Natharinee Horata, ณัฐริณี หอระตะ, Thareerat Kalambaheti, ธารีรัตน์ กะลัมพะเหติ, Craig, Alister, Srisin Khusmith, ศรีสิน คูสมิทธิ์ (2009). Sequence variation of PfEMP1-DBLalpha in association with rosette formation in Plasmodium falciparum isolates causing severe and uncomplicated malaria. Retrieved from: https://repository.li.mahidol.ac.th/handle/123456789/705.
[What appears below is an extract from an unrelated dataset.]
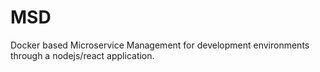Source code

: # MSD
Docker based Microservice Management for development environments through a nodejs/react application.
Sequence variation of PfEMP1-DBLalpha in association with rosette formation in Plasmodium falciparum isolates causing severe and uncomplicated malaria
BACKGROUND: Rosetting and cytoadherence of Plasmodium falciparum-infected red blood cells have been associated with severity of malaria. ICAM-1 and CD36 are the main host cell receptors, while PfEMP1-DBLalpha is a major parasite ligand, which can contribute to rosette formation. This study is aimed at demonstrating whether the highly polymorphic PfEMP1-DBLalpha sequences occurring among Thai isolates causing severe and uncomplicated malaria are associated with their ability to form rosettes and reflected the clinical outcome of the patients. METHODS: Two hundred and ninety five PfEMP1-DBLalpha sequences from Thai clinical isolates causing severe and uncomplicated malaria were evaluated by sequencing and direct comparison using the specific text string analysis functions in Microsoft Excel and Perl. The relationships between the PfEMP1-DBLalpha sequences were also analysed by network analysis. The binding abilities of parasitized red blood cells (PRBCs) to CD36, wild type ICAM-1, ICAM-1Kilifi and ICAM-1S22/A under static condition were included. RESULTS: Two hundred and eighty one non-identical amino acid sequences were identified (< 95% sequence identity). When the distributions of semi-conserved features (PoLV1-4 and sequence group) within the rosetting domain PfEMP1-DBLalpha were observed, close similarity was found between isolates from the two disease groups. The sequence group 1 representing uncomplicated malaria was significantly different from the sequence group 3 representing the majority of severe malaria (p = 0.027). By using a simple non-phylogenetic approach to visualize the sharing of polymorphic blocks (position specific polymorphic block, PSPB) and cys/PoLV among DBLalpha sequences, the sequence group 1 was split from the other five sequence groups. The isolates belonging to sequence group 5 gave the highest mean rosetting rate (21.31%). However, within sequence group 2 and group 6, the isolates causing severe malaria had significantly higher rosetting rate than those causing uncomplicated malaria (p = 0.014, p = 0.007, respectively). CONCLUSION: This is the first report of PfEMP1-DBLalpha analysis in clinical Thai isolates using semi-conserved features (cys/PoLV and PSPBs). The cys/PoLV group 5 gave the highest rosetting rate. PfEMP1-DBLalpha domains in Thai isolates are highly diverse, however, clinical isolates from severe and uncomplicated malaria shared common sequences.